In memoriam: Nandini Satpathy Inder Malhotra Indian Express: Monday, August 07, 2006
For many years until the rather terse announcement of her death on Friday, few outside Orissa had thought or heard of Nandini Satpathy, at one time a woman of power and glory in both New Delhi and Bhubaneswar. At a relatively early age, she had risen to prominence in the nation’s capital when she became deputy minister for information and broadcasting. This, by itself, was no big deal. It became important only because Indira Gandhi was her boss and I & B minister. Shy, tongue-tied and new to Parliament — her ‘goongi gudiya’ phase had yet to begin — Indira left it to Nandini the task of answering parliamentary questions most of the time. The younger woman did so well enough and impressed the future prime minister. No wonder eventually Nandini served first as deputy minister and then as minister of state in the prime minister’s secretariat, as the PMO was then called. Interestingly, the word went round — and this is also typical of Delhi — that Nandini Satpathy was on a strong wicket because she was an ardent devotee of Sri Aurobindo, and the Mother at Pondicherry had commended her to IG.
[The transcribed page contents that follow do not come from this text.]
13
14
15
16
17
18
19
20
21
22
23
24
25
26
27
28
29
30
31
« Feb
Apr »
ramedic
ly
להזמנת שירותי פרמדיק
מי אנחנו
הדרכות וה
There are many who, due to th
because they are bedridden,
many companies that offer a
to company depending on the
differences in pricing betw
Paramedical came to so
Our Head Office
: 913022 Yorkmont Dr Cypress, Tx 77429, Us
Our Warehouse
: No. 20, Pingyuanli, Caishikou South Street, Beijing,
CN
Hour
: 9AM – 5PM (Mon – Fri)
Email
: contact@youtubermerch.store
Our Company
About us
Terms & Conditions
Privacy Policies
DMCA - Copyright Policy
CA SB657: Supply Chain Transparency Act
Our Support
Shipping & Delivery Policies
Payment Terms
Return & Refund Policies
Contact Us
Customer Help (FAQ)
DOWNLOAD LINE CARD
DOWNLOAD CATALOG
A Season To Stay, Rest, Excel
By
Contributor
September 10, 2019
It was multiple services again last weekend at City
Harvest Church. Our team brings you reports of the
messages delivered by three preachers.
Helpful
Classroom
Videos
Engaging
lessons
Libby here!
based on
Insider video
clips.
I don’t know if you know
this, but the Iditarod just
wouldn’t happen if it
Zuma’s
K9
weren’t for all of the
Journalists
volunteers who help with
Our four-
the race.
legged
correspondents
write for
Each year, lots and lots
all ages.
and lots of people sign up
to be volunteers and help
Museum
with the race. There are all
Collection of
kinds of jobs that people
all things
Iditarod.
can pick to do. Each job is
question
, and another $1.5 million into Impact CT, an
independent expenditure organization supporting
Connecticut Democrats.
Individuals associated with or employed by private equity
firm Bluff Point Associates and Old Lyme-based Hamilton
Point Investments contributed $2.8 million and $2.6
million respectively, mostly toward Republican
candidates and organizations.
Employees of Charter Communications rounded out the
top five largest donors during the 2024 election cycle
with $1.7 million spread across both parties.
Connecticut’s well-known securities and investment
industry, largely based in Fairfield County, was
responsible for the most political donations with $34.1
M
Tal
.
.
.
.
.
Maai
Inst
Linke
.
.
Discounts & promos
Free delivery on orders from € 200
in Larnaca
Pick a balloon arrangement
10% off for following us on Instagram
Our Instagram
Never the one to hide her pronounced Leftist leanings — at a time when to be left-of-the Centre was a recommendation, Nandini Satpathy stuck loyally to Indira Gandhi during the turbulent days preceding the first Congress split in 1969 and the subsequent general election two years later that was to bring Indira Gandhi to the pinnacle of her power. In a number of states assembly elections had to be held in 1972. In the wake of the glorious victory in the Bangladesh War, this turned into a one-horse race. The Congress won a landslide victory, winning 70 per cent of the assembly seats that had gone to the polls. Orissa was not one of these states, for elections there were not due until 1974. Even so, Indira Gandhi took the opportunity to send Nandini Satpathy there as chief minister. Everyone perceived this as her rise and rise. And so it seemed.